1. Use the identity \(\cot 2x = \frac{\cot^2 x - 1}{2\cot x}\) to express \(\cot 2x\) in terms of \(\cot x\).

2. Substitute into the equation: \(\frac{\cot^2 x - 1}{2\cot x} + \cot x = 3\).

3. Multiply through by \(2\cot x\) to clear the fraction: \(\cot^2 x - 1 + 2\cot^2 x = 6\cot x\).

4. Simplify to get: \(3\cot^2 x - 6\cot x - 1 = 0\).

5. Let \(y = \cot x\), then the equation becomes \(3y^2 - 6y - 1 = 0\).

6. Solve the quadratic equation using the quadratic formula: \(y = \frac{-b \pm \sqrt{b^2 - 4ac}}{2a}\), where \(a = 3, b = -6, c = -1\).

7. Calculate the discriminant: \(b^2 - 4ac = 36 + 12 = 48\).
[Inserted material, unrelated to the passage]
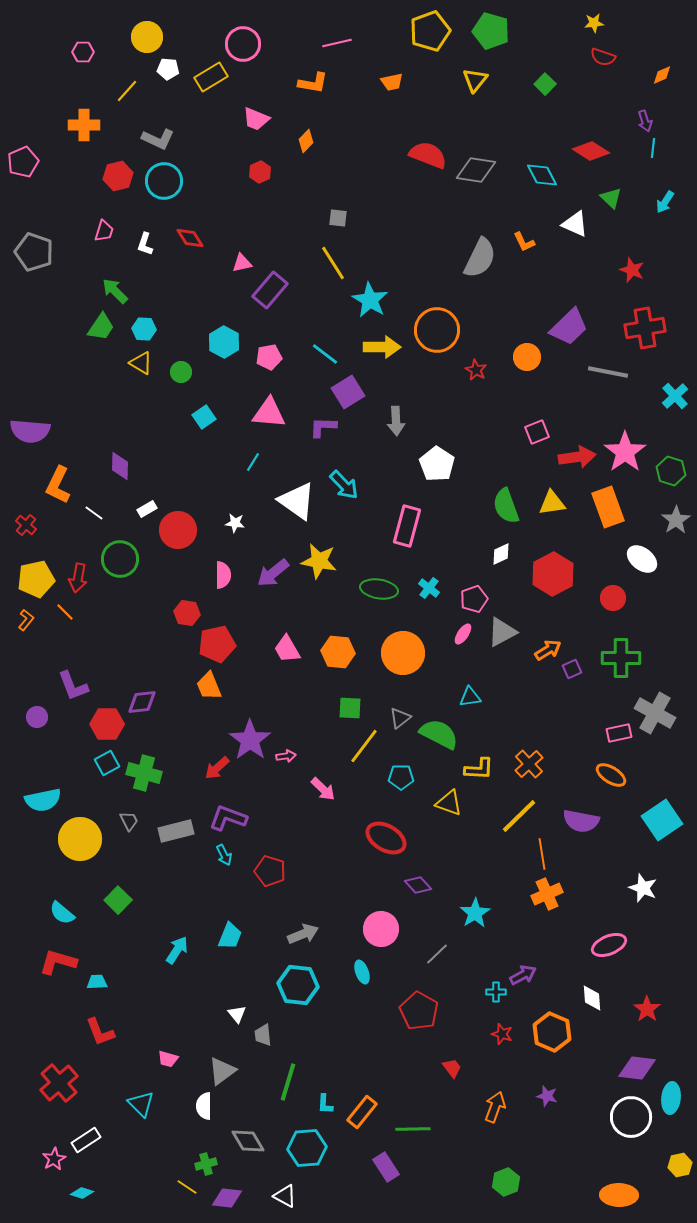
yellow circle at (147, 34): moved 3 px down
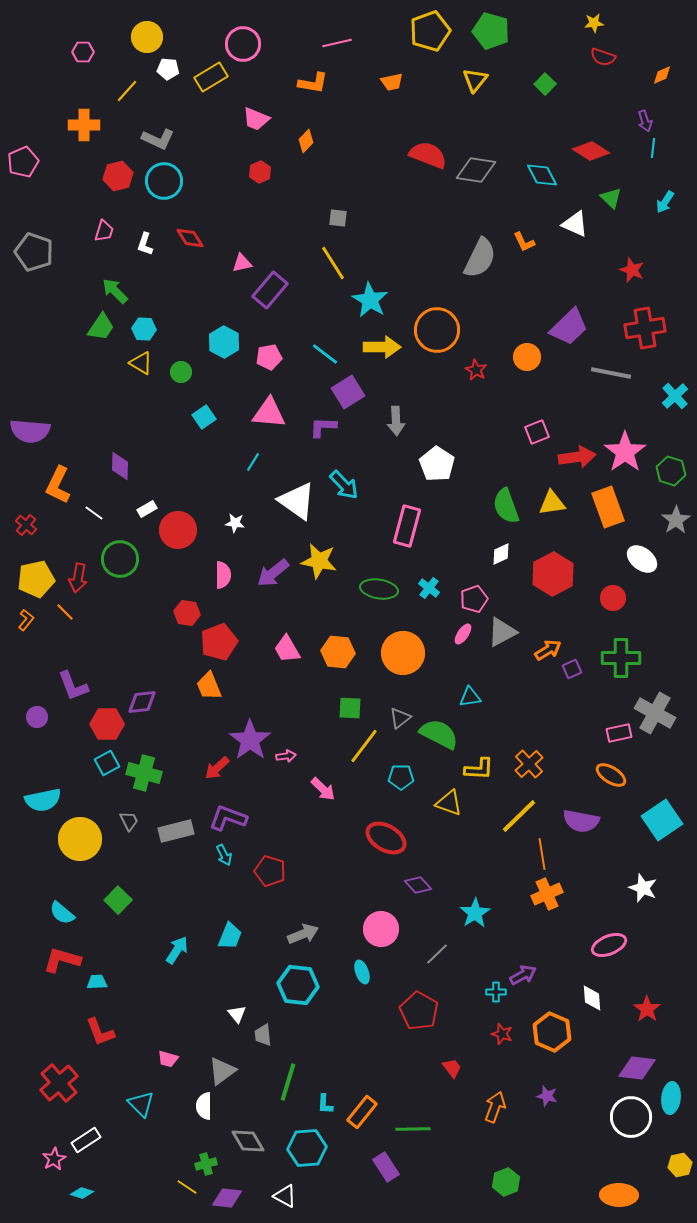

8. Solve for \(y\): \(y = \frac{6 \pm \sqrt{48}}{6}\).

9. Simplify to find \(y = 3 \pm \sqrt{3}\).

10. Find \(x\) using \(x = \cot^{-1}(y)\).

11. Calculate \(x\) for \(y = 3 + \sqrt{3}\) and \(y = 3 - \sqrt{3}\) within the interval \(0^\circ < x < 180^\circ\).

12. The solutions are \(x = 24.9^\circ\) and \(x = 98.8^\circ\).